__Supplied information__
· · · · ·
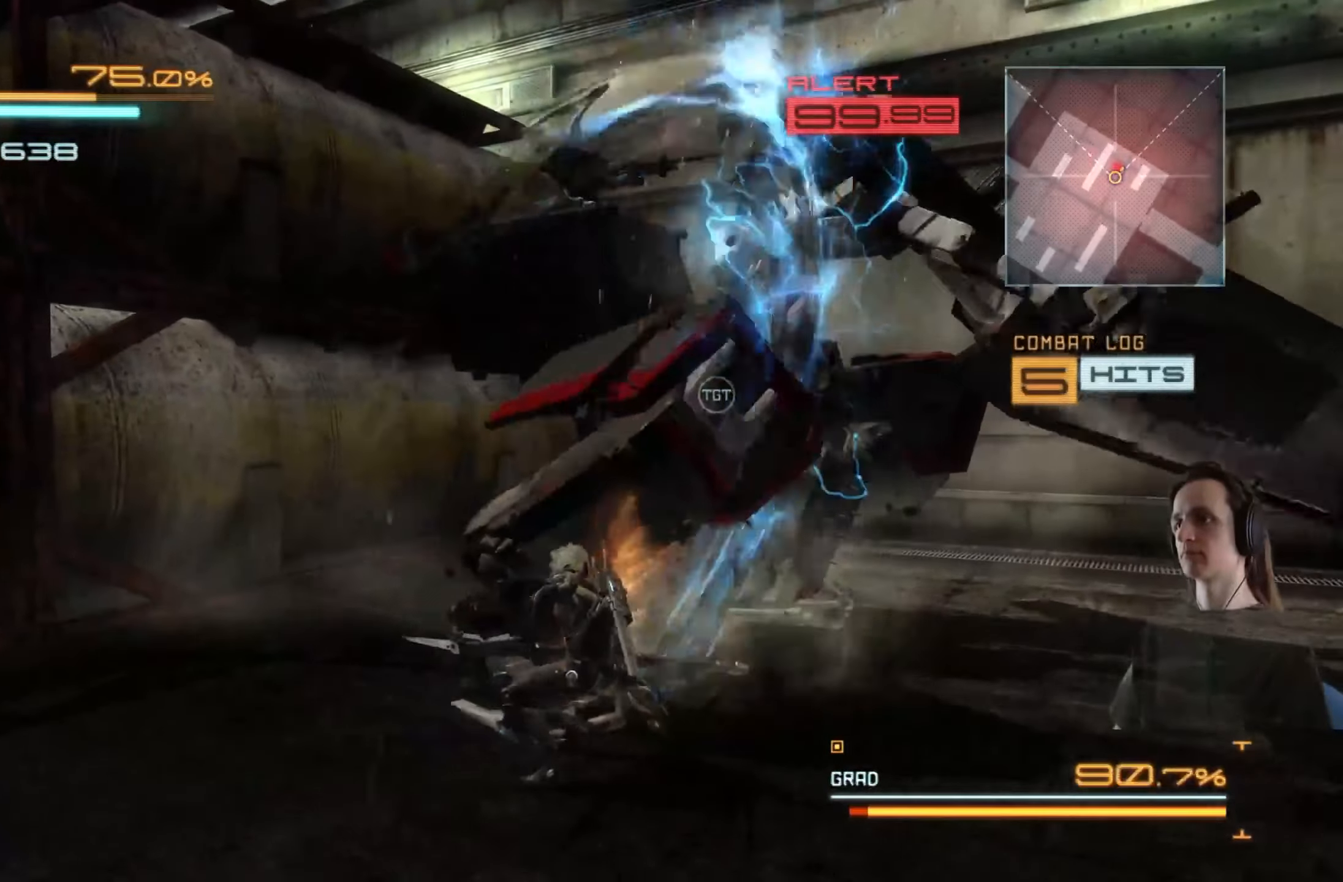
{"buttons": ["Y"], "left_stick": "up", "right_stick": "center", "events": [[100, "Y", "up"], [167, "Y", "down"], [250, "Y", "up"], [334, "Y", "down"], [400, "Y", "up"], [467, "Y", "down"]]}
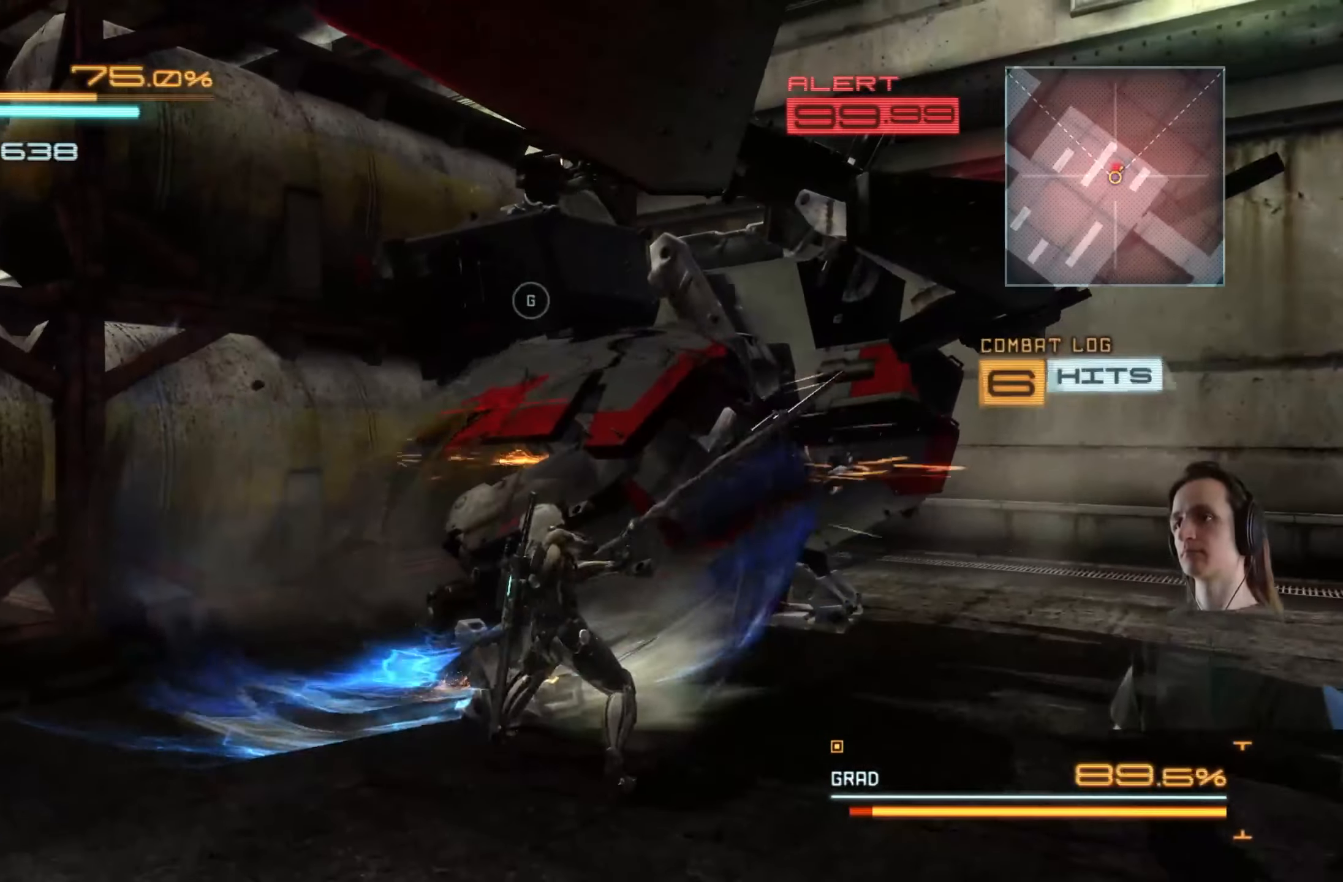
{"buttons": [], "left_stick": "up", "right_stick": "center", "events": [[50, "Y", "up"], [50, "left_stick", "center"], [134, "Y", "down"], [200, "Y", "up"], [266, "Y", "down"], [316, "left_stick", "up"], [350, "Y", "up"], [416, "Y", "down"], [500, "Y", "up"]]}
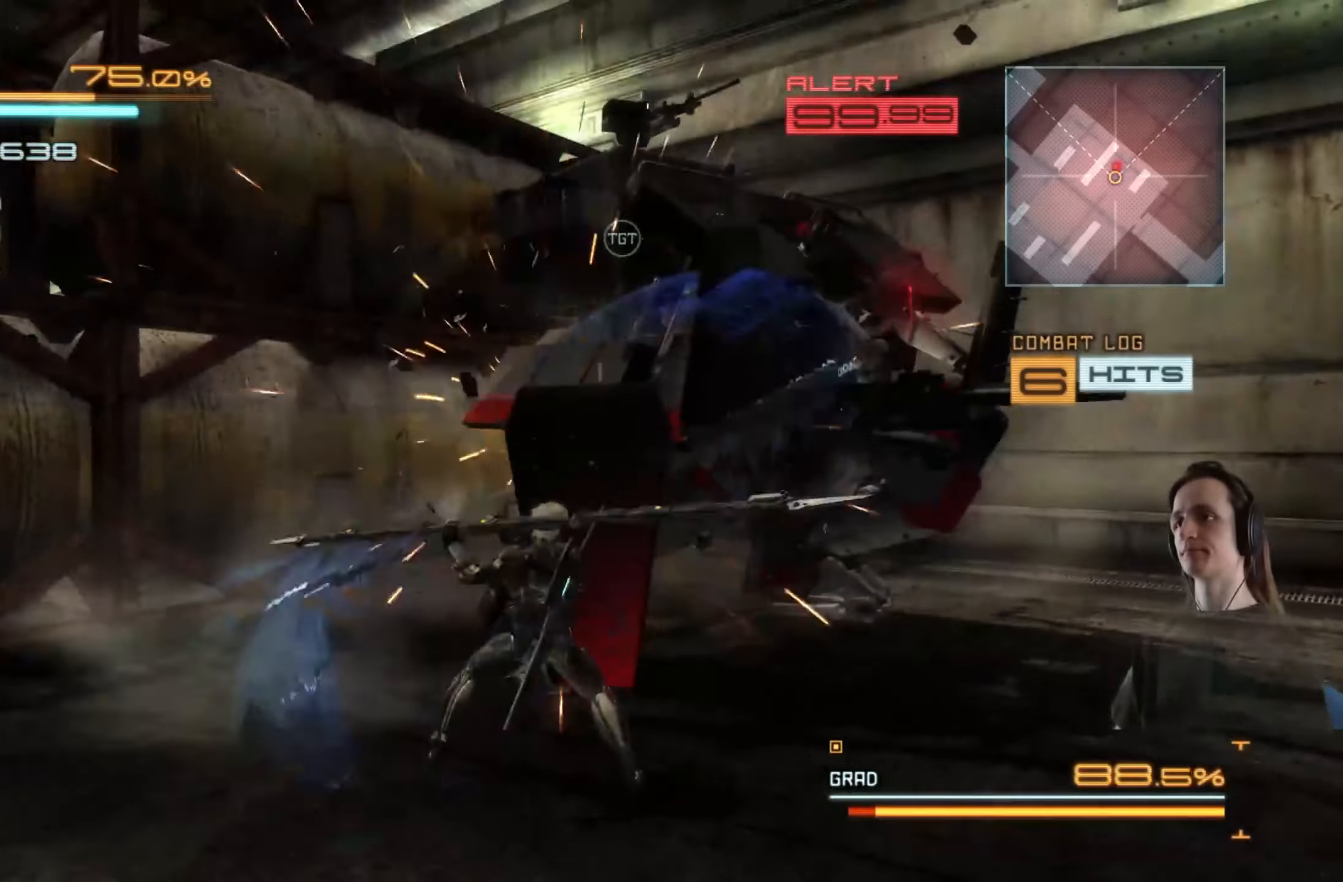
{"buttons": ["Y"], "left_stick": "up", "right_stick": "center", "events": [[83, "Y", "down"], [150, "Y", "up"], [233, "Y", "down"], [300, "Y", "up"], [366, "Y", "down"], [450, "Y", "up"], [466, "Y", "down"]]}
· · · · ·
__Task brief__
Would you repeat the listing word for word and skip every picture?

__Result__
{"buttons": ["Y"], "left_stick": "up", "right_stick": "center", "events": [[100, "Y", "up"], [167, "Y", "down"], [250, "Y", "up"], [334, "Y", "down"], [400, "Y", "up"], [467, "Y", "down"]]}
{"buttons": [], "left_stick": "up", "right_stick": "center", "events": [[50, "Y", "up"], [50, "left_stick", "center"], [134, "Y", "down"], [200, "Y", "up"], [266, "Y", "down"], [316, "left_stick", "up"], [350, "Y", "up"], [416, "Y", "down"], [500, "Y", "up"]]}
{"buttons": ["Y"], "left_stick": "up", "right_stick": "center", "events": [[83, "Y", "down"], [150, "Y", "up"], [233, "Y", "down"], [300, "Y", "up"], [366, "Y", "down"], [450, "Y", "up"], [466, "Y", "down"]]}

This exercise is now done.